Aucun système n’est parfait et là, typiquement, on arrive à ses limites. Des étudiants me posent la question parce qu’ils ont une croix tatouée sur un doigt ou sur leur avant-bras. Je leur réponds qu’ils devront la cacher quand ils donneront cours. Mais si elle est sur le visage? Je dirais que si cet aspect de leur personnalité est si important, au point de se le faire tatouer sur la face, alors mieux vaut sans doute qu’ils aillent donner cours dans une école religieuse, il y en a. Mais c’est très compliqué. Cette question s’est déjà posée par rapport à la barbe: à partir de quand devient-elle un marqueur religieux?
«Pour garantir une certaine liberté aux autres, on restreint la nôtre.»
Le port de signes convictionnels par des élus contrevient-il au principe de neutralité de l’autorité publique?

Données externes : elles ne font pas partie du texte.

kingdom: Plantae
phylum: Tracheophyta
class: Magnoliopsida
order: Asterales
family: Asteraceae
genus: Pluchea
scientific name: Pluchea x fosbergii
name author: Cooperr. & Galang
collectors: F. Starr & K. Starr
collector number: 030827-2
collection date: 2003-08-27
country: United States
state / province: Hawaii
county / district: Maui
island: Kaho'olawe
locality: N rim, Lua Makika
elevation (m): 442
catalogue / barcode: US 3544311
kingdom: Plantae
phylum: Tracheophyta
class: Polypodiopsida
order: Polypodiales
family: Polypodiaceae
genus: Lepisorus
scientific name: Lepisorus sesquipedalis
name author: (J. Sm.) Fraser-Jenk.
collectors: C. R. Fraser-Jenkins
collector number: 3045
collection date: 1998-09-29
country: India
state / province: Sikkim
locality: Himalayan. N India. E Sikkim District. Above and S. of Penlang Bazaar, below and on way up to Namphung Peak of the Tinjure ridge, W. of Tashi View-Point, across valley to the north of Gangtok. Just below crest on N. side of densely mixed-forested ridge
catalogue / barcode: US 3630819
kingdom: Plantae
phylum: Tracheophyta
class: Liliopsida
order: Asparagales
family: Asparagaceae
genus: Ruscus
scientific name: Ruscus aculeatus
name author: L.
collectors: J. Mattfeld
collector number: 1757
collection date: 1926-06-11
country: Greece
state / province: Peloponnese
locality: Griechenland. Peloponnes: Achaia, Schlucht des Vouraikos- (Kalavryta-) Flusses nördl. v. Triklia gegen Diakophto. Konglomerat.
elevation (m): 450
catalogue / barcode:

On est, là, dans une situation paradoxale: c’est une personne qui a été élue, donc aussi en raison de ses convictions, dans une démocratie représentative, mais qui a une tutelle ou une autorité sur une administration, donc qui occupe une fonction d’autorité. La nuance qu’on peut apporter est que, dans les autres cas, on applique toujours la neutralité aux questions convictionnelles, soit les convictions politiques, philosophiques et religieuses. Mais un ministre ou un échevin a, en général, des convictions politiques affichées, claires et connues. A mon sens, la question de la neutralité se pose donc moins, puisque les ministres et les échevins sont élus en raison d’une tendance philosophique, politique et potentiellement religieuse – comme les élus de partis ouvertement chrétiens. C’est différent dans une optique davantage laïque, et non plus neutre: la laïcité s’exprime surtout dans la séparation de l’Eglise et de l’Etat, donc des religions et de l’Etat. On pourrait considérer que les représentants de l’Etat, quels qu’ils soient, ne devraient pas afficher leurs convictions religieuses et qu’il ne faut aucun parti de conviction religieuse. Là, on fait une distinction entre ce qui relève des convictions religieuses et ce qui relève des convictions politiques. Alors que chez nous, de manière indifférenciée, on considère que ce sont tous les signes convictionnels qui ne peuvent être portés quand on les interdit ou qui peuvent l’être quand on les autorise. Par conséquent, à partir du moment où on autorise une forme d’apparence convictionnelle –dans le cas de l’élu, l’apparence politique–, découle logiquement l’autorisation de l’apparence religieuse. C’est pour ça que, lorsqu’on dit qu’il faudrait inscrire la neutralité ou la laïcité dans la Constitution, on doit garder à l’esprit que ces deux concepts ne renvoient pas exactement à la même chose. Ce ne sont pas des synonymes.
Y a-t-il un modèle à suivre, à l’étranger?
Il n’y a pas de solution miracle. En revanche, il faut clarifier les choses, mais ça prend du temps parce qu’on touche à des sujets très complexes, ramener de la nuance, voir comment des principes s’appliqueront, bien les expliquer, comprendre la neutralité comme un outil qui garantit l’égalité et la liberté, donc un outil démocratique, et (se) convaincre que, en matière d’organisation sociale, plus il y a de diversité, plus il y a besoin de neutralité.
Bio express
1988
Naissance, à Ixelles.
2012
Diplômé en éthique appliquée (ULB).
2013
Agrégé en philosophie (ULB) et professeur de morale non confessionnelle (Inraci).
2015
Administrateur du Centre d’action laïque.
2016
Maître-assistant en philosophie (HE2B).
2018
Publie Dis, c’est quoi la citoyenneté ? (Renaissance du Livre).
2019
Collaborateur scientifique au Centre interdisciplinaire d’étude des religions et de la laïcité (ULB).
2024
Publie Identité·s. Les démocraties à la croisée des chemins (Liberté, j’écris ton nom).